Re: "expressway" -- that's definitely Eastern; so much so that I actually have no clue what one is other than that it's a highway of some kind. They don't use the term out here.

However, we do have one road that is called a "Speedway" for some reason that I do not know. Maybe it's an informal name and not official -- it's up in Mukilteo which isn't my area, so I don't know.
posted by litlnemo at 7:29 AM on June 18, 2007


Oh, I just saw that you said the signs are exactly the same. That's odd. Do they have a state abbreviation on the top or something?
posted by litlnemo at 7:30 AM on June 18, 2007


solipsophistocracy asked: Does anyone know a good way to tell the difference between identically numbered highways in different states?

US Highway routes between states have the same number for the same roadway. State Highways have different numbering systems which generally do not coincide with each other.
posted by JJ86 at 7:37 AM on June 18, 2007


I ask because both North Carolina and Tennessee have a State Highway 321, and the signs are exactly the same.

Nup, unless the people putting up the signs have gone crazy. NC 321 would have a sign with black numbers in a white diamond. TN 321 would have a sign with black numbers in a white rectangle, or white numbers in a black triangle.
posted by ROU_Xenophobe at 8:01 AM on June 18, 2007


Looking at google maps and wikipedia, 321 is a US highway, not a state highway, so the signs would be the same.
posted by cardboard at 8:08 AM on June 18, 2007


We don't particularly have the concept of "frontage road" in the Northeast. The highways connect smaller towns (of which there are a ton) and the interstates connect larger ones. Occasionally they run alongside each other, but that falls apart quite quickly.
posted by smackfu at 10:35 AM on June 18, 2007


And then there are byways.
posted by kirkaracha at 11:02 AM on June 18, 2007


Oh, man, it's a US highway? That explains why the signs are the same.

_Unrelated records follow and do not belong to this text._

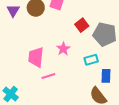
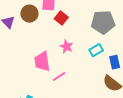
red square: (82, 25) -> (61, 18), moved

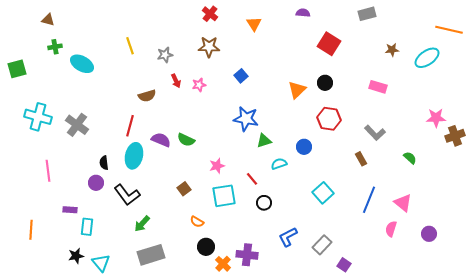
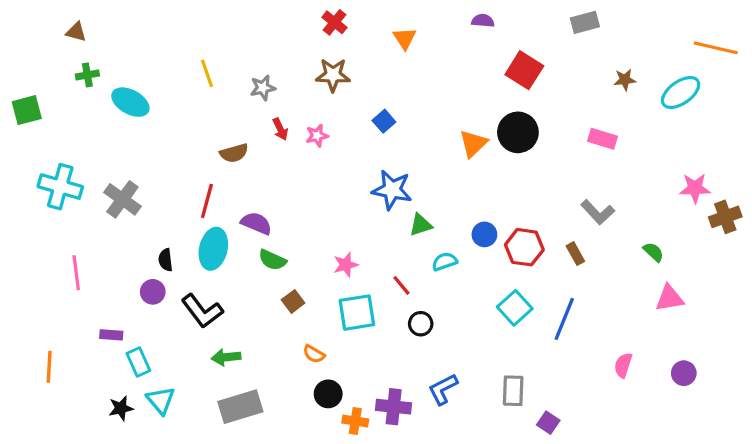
black circle: (325, 83) -> (518, 132), size x1.6
red hexagon: (329, 119) -> (524, 247), moved
green semicircle: (186, 140) -> (272, 260), moved
blue line: (369, 200) -> (564, 319), moved
pink triangle: (403, 203) -> (669, 298), moved, turned -48
green arrow: (142, 224) -> (226, 357), turned 42
cyan rectangle: (87, 227) -> (138, 362), turned -30
blue L-shape: (288, 237) -> (443, 389), moved
gray rectangle: (322, 245) -> (513, 391), turned -42
cyan triangle: (101, 263) -> (161, 400), moved
orange cross: (223, 264) -> (355, 421), turned -35

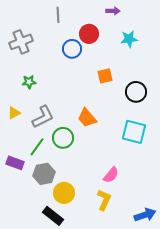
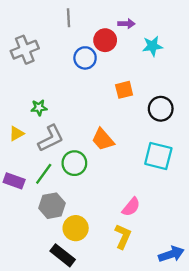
purple arrow: (113, 11) -> (126, 24), moved
green star: (29, 82) -> (39, 108), moved
purple rectangle: (15, 163) -> (14, 181), moved

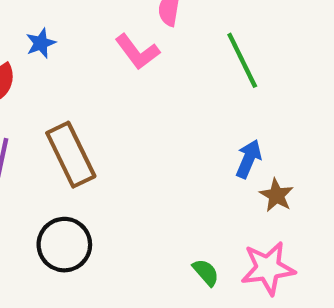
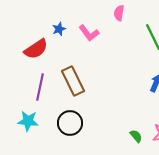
pink L-shape: (137, 52) -> (89, 33), moved

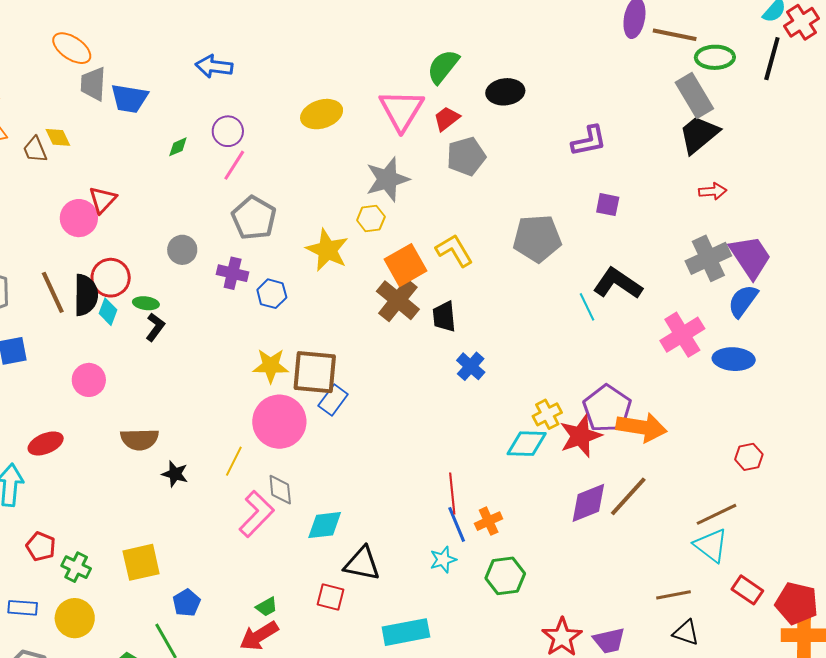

Do naming conventions for the Northbound and Southbound parts change? 321 leads west as you travel north in NC, but then curves and goes west as you travel south in TN. It's easy to get mixed up around Johnson City, TN (at the top of the curve).
posted by solipsophistocracy at 12:34 PM on June 18, 2007


It's more based on the eventual direction rather than your direction at the moment. I don't know that specific highway, but I have been on highways marked "X North" when I was going west, or whatever -- highways do wind around some, and sometimes they do it for a long time before they get back to their proper direction.
posted by litlnemo at 4:20 PM on June 18, 2007


litlnemo has sussed out my location pretty well. I have no idea why Mukilteo has a 'Speedway' either. Thanks, mdonley, for the reference. And wierdo, what do you call a highway which is grade-separated from most of the roads it crosses, but connects to some of them via stoplights? Does not the grade separation constitute a limitation of access?
posted by eritain at 7:10 AM on June 20, 2007


When a grade-separated highway changes to stoplights around here (CT), it usually has signs that say "Expressway Ends: Reduce Speed Now". So in that sense, it actually changes types at those points.

OTOH, the Sawmill Parkway does this with no warnings whatsoever (which is scary), and presumably stays a parkway.